### What the task requires
Among the entries that follow, tally the lines with the string "Portable". Give no more than the number.

### Exercise materials

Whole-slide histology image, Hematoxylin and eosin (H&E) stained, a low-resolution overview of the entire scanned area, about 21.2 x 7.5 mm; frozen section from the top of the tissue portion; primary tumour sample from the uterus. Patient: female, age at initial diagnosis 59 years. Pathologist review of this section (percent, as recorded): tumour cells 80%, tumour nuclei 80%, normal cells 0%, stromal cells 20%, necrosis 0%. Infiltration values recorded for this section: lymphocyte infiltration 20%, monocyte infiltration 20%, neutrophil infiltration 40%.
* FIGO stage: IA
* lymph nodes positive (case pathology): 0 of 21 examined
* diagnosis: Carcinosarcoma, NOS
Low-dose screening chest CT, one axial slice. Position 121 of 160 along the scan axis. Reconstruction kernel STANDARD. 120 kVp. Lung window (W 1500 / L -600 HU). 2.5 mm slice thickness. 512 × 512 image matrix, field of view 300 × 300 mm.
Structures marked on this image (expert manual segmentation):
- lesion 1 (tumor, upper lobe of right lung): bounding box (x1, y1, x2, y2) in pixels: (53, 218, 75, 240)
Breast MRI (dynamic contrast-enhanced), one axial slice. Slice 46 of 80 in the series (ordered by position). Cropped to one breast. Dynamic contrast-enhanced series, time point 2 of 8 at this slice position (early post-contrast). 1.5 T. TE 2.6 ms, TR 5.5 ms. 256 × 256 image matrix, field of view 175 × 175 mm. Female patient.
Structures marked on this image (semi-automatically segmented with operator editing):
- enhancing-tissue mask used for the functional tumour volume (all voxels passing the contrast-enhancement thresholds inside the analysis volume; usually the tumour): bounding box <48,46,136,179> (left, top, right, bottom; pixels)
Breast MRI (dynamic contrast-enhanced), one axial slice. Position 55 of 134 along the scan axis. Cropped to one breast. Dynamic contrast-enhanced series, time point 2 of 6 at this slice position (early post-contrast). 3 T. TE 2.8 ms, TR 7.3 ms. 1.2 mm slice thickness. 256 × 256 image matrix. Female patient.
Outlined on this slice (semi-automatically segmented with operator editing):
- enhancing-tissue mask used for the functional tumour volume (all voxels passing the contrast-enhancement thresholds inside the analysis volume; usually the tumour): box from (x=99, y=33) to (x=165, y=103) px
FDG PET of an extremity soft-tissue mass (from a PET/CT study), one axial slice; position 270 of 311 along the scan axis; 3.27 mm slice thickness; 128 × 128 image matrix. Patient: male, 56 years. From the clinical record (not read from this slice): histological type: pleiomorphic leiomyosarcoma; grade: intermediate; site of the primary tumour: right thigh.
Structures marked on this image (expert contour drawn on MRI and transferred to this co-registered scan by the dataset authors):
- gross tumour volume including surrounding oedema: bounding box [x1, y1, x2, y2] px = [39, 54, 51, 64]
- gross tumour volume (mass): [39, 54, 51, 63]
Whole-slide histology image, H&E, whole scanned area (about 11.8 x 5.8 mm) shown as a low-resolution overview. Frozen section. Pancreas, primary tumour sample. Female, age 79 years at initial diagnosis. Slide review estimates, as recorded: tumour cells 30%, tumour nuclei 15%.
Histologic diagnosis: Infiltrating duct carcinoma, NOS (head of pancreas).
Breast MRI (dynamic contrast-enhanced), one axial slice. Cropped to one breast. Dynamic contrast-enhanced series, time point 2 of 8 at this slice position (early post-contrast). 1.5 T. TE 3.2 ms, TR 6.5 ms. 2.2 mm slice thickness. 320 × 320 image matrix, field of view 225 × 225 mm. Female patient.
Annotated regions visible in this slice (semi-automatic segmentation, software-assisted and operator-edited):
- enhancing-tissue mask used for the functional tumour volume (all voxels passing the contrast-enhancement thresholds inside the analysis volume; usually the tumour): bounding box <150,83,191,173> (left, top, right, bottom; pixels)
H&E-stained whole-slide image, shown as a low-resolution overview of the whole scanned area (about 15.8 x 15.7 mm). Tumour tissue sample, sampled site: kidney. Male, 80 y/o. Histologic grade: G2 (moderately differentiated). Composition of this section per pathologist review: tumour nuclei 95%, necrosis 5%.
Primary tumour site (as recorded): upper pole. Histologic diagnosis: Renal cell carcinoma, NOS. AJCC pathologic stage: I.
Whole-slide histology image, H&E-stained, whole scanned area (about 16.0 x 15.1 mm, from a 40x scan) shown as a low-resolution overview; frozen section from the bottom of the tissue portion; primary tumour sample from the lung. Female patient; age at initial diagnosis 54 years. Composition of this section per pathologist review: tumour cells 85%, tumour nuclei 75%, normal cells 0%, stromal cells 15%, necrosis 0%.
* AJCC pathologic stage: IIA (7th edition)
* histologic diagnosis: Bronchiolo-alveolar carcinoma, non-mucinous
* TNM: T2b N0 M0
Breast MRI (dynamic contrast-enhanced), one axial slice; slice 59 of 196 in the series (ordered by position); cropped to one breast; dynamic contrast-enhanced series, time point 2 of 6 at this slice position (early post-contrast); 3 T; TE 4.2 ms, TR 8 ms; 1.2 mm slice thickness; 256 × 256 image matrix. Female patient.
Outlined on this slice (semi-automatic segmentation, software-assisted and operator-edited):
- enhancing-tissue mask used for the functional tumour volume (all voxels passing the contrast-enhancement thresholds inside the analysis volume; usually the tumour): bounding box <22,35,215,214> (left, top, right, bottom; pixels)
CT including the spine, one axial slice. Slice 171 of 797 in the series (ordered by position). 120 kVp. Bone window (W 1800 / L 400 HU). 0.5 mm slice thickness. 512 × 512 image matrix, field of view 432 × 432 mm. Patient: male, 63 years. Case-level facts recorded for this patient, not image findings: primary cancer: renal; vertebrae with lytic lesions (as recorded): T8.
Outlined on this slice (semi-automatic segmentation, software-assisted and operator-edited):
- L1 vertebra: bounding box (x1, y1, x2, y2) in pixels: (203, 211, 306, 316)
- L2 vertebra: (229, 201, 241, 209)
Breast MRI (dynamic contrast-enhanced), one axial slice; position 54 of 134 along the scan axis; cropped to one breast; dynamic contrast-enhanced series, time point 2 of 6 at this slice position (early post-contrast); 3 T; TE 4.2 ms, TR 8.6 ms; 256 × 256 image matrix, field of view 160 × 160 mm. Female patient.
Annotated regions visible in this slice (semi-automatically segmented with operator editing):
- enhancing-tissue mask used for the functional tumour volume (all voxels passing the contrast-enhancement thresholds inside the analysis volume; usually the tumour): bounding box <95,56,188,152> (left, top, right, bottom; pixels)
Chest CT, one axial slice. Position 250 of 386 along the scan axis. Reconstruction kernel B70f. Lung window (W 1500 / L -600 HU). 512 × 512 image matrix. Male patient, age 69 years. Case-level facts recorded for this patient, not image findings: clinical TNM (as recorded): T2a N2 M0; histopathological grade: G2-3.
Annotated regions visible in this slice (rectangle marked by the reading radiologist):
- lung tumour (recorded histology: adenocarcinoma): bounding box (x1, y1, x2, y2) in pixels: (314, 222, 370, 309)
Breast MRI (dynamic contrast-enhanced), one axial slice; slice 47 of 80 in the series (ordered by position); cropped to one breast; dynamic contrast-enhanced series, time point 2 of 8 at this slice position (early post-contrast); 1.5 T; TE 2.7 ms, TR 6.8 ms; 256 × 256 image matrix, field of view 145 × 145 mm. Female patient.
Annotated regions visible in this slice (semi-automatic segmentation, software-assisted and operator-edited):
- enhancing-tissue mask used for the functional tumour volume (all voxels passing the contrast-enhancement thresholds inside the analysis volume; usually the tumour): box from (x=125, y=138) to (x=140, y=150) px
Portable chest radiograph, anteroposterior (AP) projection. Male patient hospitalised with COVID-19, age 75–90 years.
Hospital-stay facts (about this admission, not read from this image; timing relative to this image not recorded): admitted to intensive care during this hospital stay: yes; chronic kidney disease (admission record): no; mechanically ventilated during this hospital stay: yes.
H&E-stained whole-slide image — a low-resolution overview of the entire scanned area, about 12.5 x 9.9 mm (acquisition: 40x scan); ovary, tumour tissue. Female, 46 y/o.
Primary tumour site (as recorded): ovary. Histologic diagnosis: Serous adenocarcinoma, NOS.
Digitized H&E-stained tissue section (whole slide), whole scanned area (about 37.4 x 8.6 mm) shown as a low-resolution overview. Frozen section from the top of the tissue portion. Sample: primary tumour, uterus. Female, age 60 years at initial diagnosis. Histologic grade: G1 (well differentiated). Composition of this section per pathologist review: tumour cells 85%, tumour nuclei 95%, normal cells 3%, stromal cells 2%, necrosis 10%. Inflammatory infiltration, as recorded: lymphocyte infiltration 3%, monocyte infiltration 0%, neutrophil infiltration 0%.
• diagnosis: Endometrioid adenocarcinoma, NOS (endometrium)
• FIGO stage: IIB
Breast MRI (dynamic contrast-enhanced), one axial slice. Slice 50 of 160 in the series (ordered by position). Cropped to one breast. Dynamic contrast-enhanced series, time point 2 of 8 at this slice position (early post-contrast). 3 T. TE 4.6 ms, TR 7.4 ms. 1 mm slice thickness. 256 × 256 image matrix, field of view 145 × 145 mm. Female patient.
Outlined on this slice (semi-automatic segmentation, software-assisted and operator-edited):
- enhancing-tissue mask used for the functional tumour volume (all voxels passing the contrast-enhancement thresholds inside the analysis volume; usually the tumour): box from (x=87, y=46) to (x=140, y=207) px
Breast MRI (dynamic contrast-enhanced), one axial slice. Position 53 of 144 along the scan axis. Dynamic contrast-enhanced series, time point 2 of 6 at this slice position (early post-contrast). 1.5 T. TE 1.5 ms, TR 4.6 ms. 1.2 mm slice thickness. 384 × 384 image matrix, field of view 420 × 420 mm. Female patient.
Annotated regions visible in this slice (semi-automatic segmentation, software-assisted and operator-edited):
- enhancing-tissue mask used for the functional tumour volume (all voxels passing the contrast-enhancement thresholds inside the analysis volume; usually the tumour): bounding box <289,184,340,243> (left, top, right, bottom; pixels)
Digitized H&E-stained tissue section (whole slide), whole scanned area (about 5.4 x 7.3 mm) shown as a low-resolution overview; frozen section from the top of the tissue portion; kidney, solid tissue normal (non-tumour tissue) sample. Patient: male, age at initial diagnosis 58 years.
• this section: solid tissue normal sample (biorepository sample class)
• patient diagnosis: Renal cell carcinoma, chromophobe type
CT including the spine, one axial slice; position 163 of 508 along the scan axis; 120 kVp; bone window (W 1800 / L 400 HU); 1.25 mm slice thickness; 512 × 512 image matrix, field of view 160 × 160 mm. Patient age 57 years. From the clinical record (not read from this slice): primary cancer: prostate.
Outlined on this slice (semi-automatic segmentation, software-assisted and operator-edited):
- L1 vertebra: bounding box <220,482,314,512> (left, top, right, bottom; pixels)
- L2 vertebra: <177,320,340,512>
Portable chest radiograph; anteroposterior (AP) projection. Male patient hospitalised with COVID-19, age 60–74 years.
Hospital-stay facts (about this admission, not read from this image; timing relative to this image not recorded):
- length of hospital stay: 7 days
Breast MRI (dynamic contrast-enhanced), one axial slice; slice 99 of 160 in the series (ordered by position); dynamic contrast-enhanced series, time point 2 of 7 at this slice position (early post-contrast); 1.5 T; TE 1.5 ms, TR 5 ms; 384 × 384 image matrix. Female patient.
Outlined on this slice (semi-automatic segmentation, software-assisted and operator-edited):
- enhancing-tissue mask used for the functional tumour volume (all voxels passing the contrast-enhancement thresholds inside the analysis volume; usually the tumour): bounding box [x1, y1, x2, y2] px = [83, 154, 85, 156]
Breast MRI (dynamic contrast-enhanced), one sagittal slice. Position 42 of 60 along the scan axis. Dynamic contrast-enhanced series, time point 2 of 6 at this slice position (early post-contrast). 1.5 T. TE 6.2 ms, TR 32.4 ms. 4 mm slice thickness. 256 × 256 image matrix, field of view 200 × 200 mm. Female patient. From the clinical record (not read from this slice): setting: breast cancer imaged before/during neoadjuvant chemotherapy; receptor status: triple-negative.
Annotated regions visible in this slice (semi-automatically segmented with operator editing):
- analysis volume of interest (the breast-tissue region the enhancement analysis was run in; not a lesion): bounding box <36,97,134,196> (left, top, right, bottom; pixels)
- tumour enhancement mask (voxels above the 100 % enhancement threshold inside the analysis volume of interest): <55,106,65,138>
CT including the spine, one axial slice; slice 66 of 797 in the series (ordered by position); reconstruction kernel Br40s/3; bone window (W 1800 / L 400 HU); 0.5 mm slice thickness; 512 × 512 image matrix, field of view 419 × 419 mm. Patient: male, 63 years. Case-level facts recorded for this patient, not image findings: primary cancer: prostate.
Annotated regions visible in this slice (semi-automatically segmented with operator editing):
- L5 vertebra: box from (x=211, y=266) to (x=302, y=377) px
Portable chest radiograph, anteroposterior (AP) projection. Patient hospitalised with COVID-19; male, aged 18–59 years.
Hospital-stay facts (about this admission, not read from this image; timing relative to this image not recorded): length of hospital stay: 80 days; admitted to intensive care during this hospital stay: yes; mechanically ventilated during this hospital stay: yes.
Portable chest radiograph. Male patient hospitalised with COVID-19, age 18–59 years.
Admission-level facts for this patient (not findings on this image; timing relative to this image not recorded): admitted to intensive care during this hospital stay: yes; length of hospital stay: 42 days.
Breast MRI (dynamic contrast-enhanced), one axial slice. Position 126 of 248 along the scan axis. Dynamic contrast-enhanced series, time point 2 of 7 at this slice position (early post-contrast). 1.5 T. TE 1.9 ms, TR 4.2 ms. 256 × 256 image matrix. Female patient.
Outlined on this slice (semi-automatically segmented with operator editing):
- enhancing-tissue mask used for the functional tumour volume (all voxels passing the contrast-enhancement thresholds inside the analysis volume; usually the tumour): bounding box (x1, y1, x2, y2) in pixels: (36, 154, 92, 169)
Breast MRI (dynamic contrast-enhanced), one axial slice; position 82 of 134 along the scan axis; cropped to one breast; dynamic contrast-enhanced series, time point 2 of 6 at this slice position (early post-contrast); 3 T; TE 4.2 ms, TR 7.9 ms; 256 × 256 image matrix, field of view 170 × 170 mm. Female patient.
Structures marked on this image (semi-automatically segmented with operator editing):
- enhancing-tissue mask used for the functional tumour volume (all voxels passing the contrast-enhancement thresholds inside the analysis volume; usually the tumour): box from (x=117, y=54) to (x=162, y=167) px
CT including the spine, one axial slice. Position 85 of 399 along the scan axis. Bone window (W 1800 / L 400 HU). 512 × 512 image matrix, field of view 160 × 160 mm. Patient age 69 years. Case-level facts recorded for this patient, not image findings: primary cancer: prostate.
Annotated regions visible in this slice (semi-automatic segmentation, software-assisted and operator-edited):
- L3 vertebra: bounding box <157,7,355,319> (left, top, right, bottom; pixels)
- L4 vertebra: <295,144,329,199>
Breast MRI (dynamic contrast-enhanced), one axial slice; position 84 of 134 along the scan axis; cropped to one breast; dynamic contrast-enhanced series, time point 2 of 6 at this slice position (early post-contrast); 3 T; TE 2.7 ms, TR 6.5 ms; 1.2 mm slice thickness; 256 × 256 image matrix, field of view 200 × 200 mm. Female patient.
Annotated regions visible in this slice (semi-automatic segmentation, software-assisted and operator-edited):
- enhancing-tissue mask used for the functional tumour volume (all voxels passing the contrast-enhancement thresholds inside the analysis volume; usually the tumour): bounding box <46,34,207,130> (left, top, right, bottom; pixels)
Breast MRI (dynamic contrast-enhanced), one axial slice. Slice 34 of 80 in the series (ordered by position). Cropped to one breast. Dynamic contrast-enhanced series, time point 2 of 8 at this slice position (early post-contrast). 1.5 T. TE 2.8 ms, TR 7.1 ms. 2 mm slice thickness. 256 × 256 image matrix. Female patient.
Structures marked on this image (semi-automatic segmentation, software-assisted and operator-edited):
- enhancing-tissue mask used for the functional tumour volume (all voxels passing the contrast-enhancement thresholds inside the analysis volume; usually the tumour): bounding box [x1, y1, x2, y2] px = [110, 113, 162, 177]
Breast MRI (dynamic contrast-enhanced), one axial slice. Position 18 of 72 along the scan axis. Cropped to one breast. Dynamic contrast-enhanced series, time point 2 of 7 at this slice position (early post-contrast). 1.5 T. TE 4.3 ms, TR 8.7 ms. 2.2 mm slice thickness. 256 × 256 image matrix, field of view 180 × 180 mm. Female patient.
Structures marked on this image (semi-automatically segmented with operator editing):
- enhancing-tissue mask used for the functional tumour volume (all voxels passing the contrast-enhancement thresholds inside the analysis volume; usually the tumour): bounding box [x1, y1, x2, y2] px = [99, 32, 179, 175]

### Your response
4